[Dataset entries]

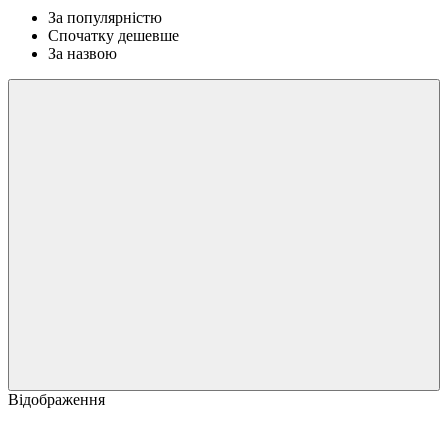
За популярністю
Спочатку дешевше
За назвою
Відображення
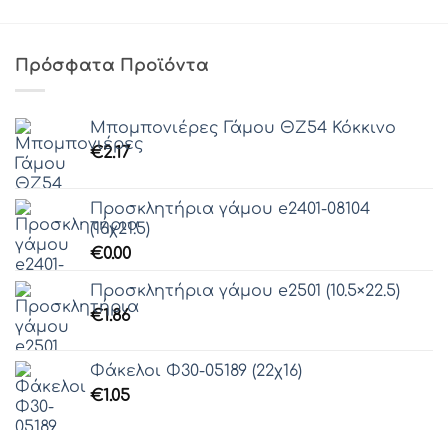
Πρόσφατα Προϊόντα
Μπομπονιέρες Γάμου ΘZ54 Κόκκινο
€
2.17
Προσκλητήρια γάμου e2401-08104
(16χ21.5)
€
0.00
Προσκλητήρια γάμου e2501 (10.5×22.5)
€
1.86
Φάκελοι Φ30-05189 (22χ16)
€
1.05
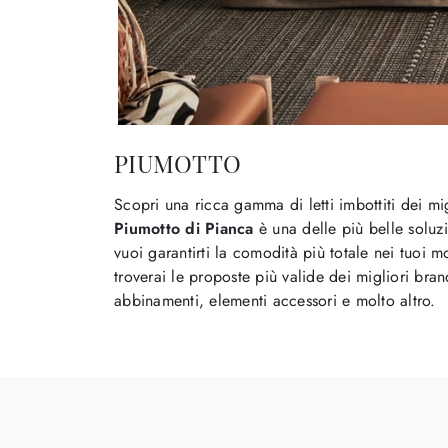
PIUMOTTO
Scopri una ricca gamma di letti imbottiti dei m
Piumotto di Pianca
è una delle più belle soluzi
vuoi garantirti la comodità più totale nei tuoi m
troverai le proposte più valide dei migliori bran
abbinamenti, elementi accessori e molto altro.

Exercise instructions ▸ Reproduce all of the material above verbatim, line for line, and leave out the picture placeholders.

Response to this exercise ▸
За популярністю
Спочатку дешевше
За назвою
Відображення
Πρόσφατα Προϊόντα
Μπομπονιέρες Γάμου ΘZ54 Κόκκινο
€
2.17
Προσκλητήρια γάμου e2401-08104
(16χ21.5)
€
0.00
Προσκλητήρια γάμου e2501 (10.5×22.5)
€
1.86
Φάκελοι Φ30-05189 (22χ16)
€
1.05
PIUMOTTO
Scopri una ricca gamma di letti imbottiti dei m
Piumotto di Pianca
è una delle più belle soluzi
vuoi garantirti la comodità più totale nei tuoi m
troverai le proposte più valide dei migliori bran
abbinamenti, elementi accessori e molto altro.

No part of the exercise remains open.